Interesting that I am not seeing this leak issue. Running OpenRC and elogind. Running on a Raspberry Pi 5 with the RPI kernel. I generally SSH into the device a couple times a day.

Code: Select all

host ~ # mount | grep cgr
none on /sys/fs/cgroup type cgroup2 (rw,nosuid,nodev,noexec,relatime,nsdelegate)

host ~ # grep cpu /proc/meminfo 
Percpu:              880 kB

host ~ # loginctl --version
elogind 252.9 (252.9)
+PAM -AUDIT -SELINUX -APPARMOR +SMACK -SECCOMP -GCRYPT +ACL -BLKID -KMOD +UTMP default-hierarchy=unified

host ~ # uname -a
Linux host 6.12.3-v8+ #22 SMP PREEMPT Mon Dec  9 17:10:10 PST 2024 aarch64 GNU/Linux

host ~ # ls -1F /sys/fs/cgroup/
cgroup.controllers
cgroup.max.depth
cgroup.max.descendants
cgroup.procs
cgroup.stat
cgroup.subtree_control
cgroup.threads
cpuset.cpus.effective
cpuset.cpus.isolated
cpuset.mems.effective
cpu.stat
cpu.stat.local
elogind/
io.stat
openrc.apache2/
openrc.avahi-daemon/
openrc.bluetooth/
openrc.cronie/
openrc.dbus/
openrc.distccd/
openrc.dovecot/
openrc.net.end0/
openrc.net.wlan0/
openrc.nfs/
openrc.ntpd/
openrc.postfix/
openrc.rpcbind/
openrc.rpc.statd/
openrc.rsyncd/
openrc.samba/
openrc.scanmsgs/
openrc.sshd/
openrc.syslog-ng/
openrc.udev/
openrc.upsd/
openrc.upsdrv/
openrc.upsmon/

Yamakuzure · Post by **Yamakuzure** » Sun Dec 29, 2024 11:00 am

So, if this issue is specific to SSH'ing into the box, then it is no wonder I have not yet been able to reproduce it.

Another hard-to-reproduce (alleged) bug with SSH'ing into OpenRC+elogind run boxes exists, which I have not been able to reproduce yet. Maybe the information you gathered can help me track both issues down. That would be nice!

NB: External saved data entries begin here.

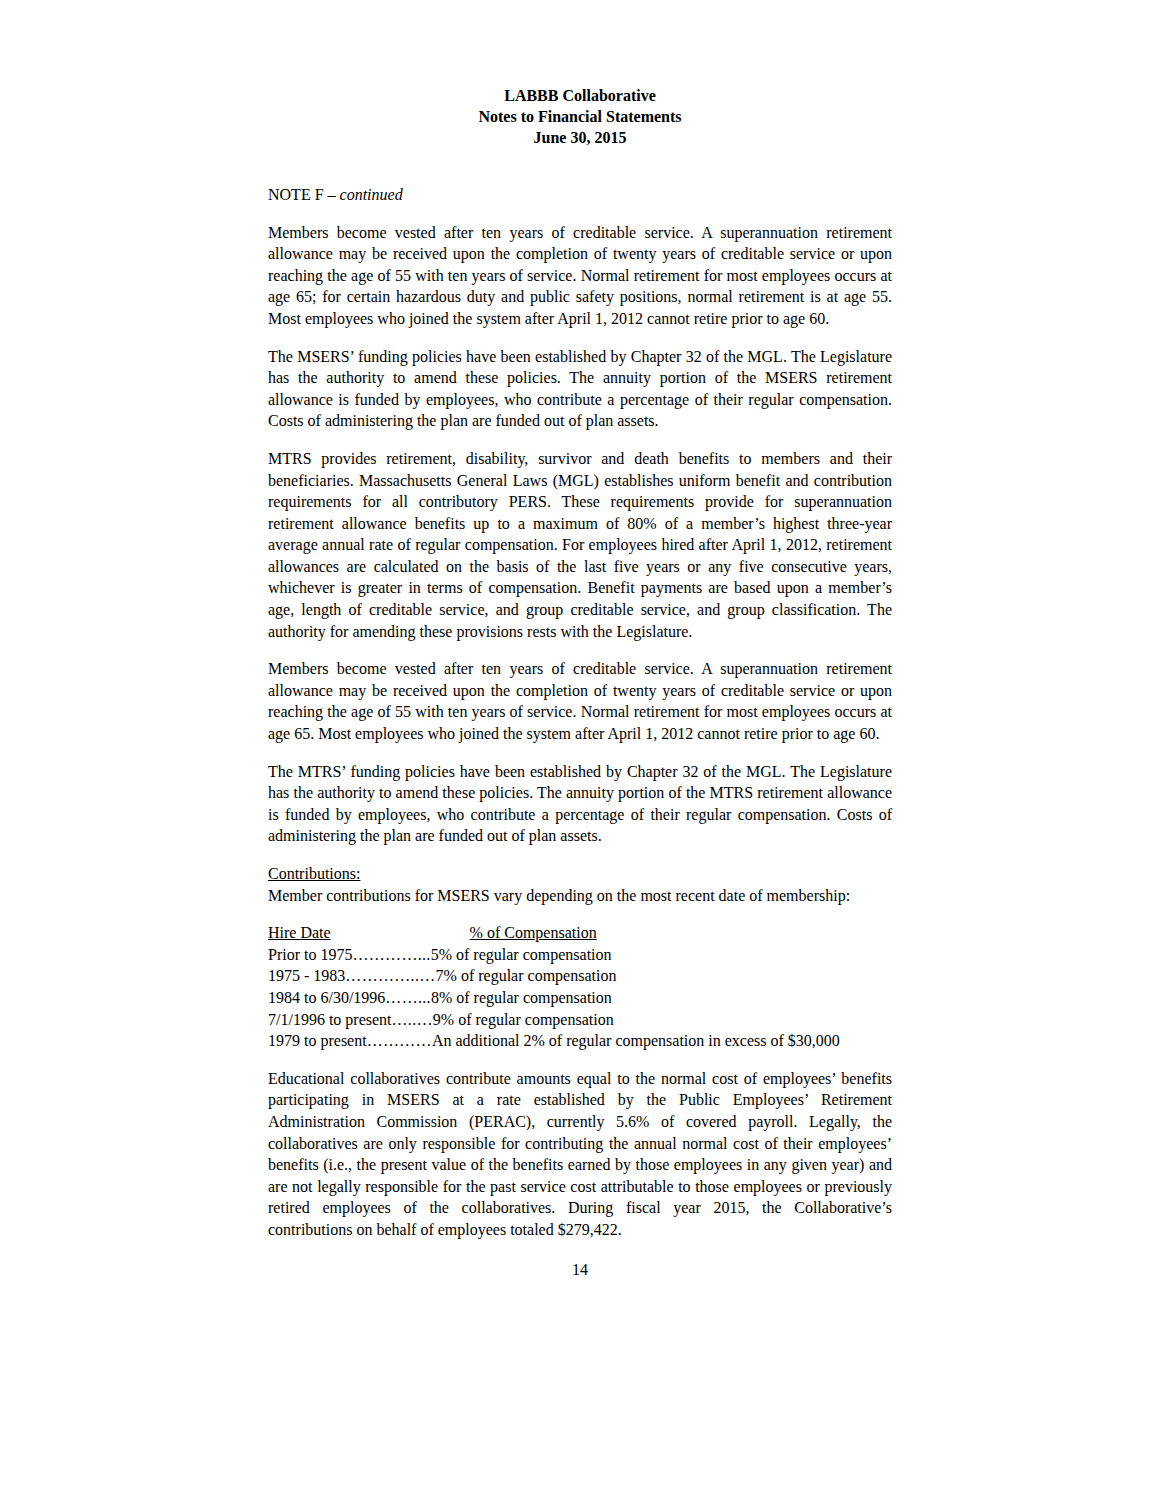LABBB Collaborative
Notes to Financial Statements
June 30, 2015
NOTE F – continued
Members become vested after ten years of creditable service. A superannuation retirement allowance may be received upon the completion of twenty years of creditable service or upon reaching the age of 55 with ten years of service. Normal retirement for most employees occurs at age 65; for certain hazardous duty and public safety positions, normal retirement is at age 55. Most employees who joined the system after April 1, 2012 cannot retire prior to age 60.
The MSERS’ funding policies have been established by Chapter 32 of the MGL. The Legislature has the authority to amend these policies. The annuity portion of the MSERS retirement allowance is funded by employees, who contribute a percentage of their regular compensation. Costs of administering the plan are funded out of plan assets.
MTRS provides retirement, disability, survivor and death benefits to members and their beneficiaries. Massachusetts General Laws (MGL) establishes uniform benefit and contribution requirements for all contributory PERS. These requirements provide for superannuation retirement allowance benefits up to a maximum of 80% of a member’s highest three-year average annual rate of regular compensation. For employees hired after April 1, 2012, retirement allowances are calculated on the basis of the last five years or any five consecutive years, whichever is greater in terms of compensation. Benefit payments are based upon a member’s age, length of creditable service, and group creditable service, and group classification. The authority for amending these provisions rests with the Legislature.
Members become vested after ten years of creditable service. A superannuation retirement allowance may be received upon the completion of twenty years of creditable service or upon reaching the age of 55 with ten years of service. Normal retirement for most employees occurs at age 65. Most employees who joined the system after April 1, 2012 cannot retire prior to age 60.
The MTRS’ funding policies have been established by Chapter 32 of the MGL. The Legislature has the authority to amend these policies. The annuity portion of the MTRS retirement allowance is funded by employees, who contribute a percentage of their regular compensation. Costs of administering the plan are funded out of plan assets.
Contributions:
Member contributions for MSERS vary depending on the most recent date of membership:
Hire Date% of Compensation
Prior to 1975…………... 5% of regular compensation
1975 - 1983…………..…7% of regular compensation
1984 to 6/30/1996……... 8% of regular compensation
7/1/1996 to present…..…9% of regular compensation
1979 to present…………An additional 2% of regular compensation in excess of $30,000
Educational collaboratives contribute amounts equal to the normal cost of employees’ benefits participating in MSERS at a rate established by the Public Employees’ Retirement Administration Commission (PERAC), currently 5.6% of covered payroll. Legally, the collaboratives are only responsible for contributing the annual normal cost of their employees’ benefits (i.e., the present value of the benefits earned by those employees in any given year) and are not legally responsible for the past service cost attributable to those employees or previously retired employees of the collaboratives. During fiscal year 2015, the Collaborative’s contributions on behalf of employees totaled $279,422.
14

sublogic · Post by **sublogic** » Mon Dec 30, 2024 1:02 am

Yamakuzure wrote:So, if this issue is specific to SSH'ing into the box, then it is no wonder I have not yet been able to reproduce it.

You can ssh to localhost, or switch to a VT console and log in there. Check /proc/$$/cgroup before and after to confirm that you are in a new cgroup. Also check with loginctl that you have a new session. When you exit the ssh or the VT login, the new cgroup is not reclaimed.